Raman Nayar ‘retired hurt', on September 1, 1971 — four months before completing his term. H.R. Gokhale, Law Minister in the Indira Gandhi-led government, reportedly conveyed to him Chief Minister C Achutha Menon's displeasure at not being consulted while nominating judges for appointment in the High Court.Obviously,Menon had conveyed his displeasure to Indira Gandhi. The constitutional provision for appointment of judges to the High Court stipulated that the Chief Justices send their recommendations to the President through the Governor. Raman Nayar proceeded on leave.It should be noted that Menon,Member in Rajya Sabha was imported to Kerala as Chief Minister of a Congress led government.It was back door politics at the behest of the Soviet Union.Menon,who belonged to the Soviet led CPI was a stooge of Indira Gandhi by enjoying her generosity.He paid by the excesses committed by the police during his term in Emergency. 
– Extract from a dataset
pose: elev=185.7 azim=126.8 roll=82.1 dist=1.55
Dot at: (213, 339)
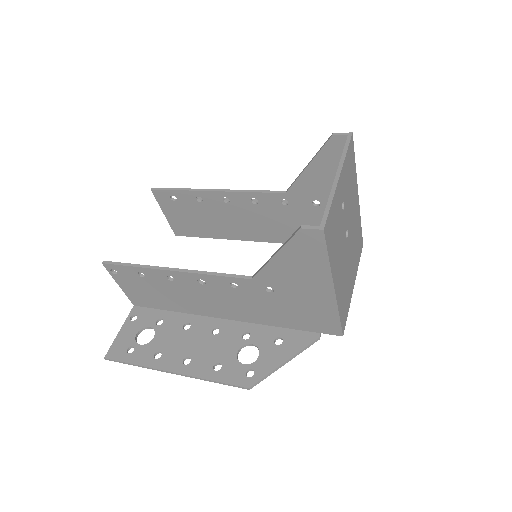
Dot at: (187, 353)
It is also said Menon was irked by the suggestion of Indira Gandhi and Gokhale in a meet of Chief Justices that the Juduciary should have a social face.His motto was,"I am not a law maker.My duty is to interpret the written law.I should not fail in it."
When once he was invited by the Nair Service Society to be the chief guest at their meet,Nayar refused feeling that the invitation came because he was a Nair.He asked the NSS office bearers to invite Justice K T Koshy.

He was a Gandhian even during the British rule and wore khadi always,except in court.He said about communism in Kerala:"There is communism both in Punjab and Kerala ( Harkishan Singh Surjeet,a Punjabi was CPI ( M ) General Secretary ).While a man in the street in Punjab aspires to be a car owner by hard work,here the tendency is to get the car owner into the street".

He drove his own car to the market,never exploiting public exchequer.When his car was once blocked by a traffic police man,Nayar stared at him."You are behaving as if you are a judge",the police man freacted.Nayar was the  Chief Justice.

Until his death in 2003, Nayar kept himself updated with all that was happening around him. “Our regret is that he did not pen anything for posterity…,” said his son, Major General (retd) I. Krishnan. But posterity will remember him.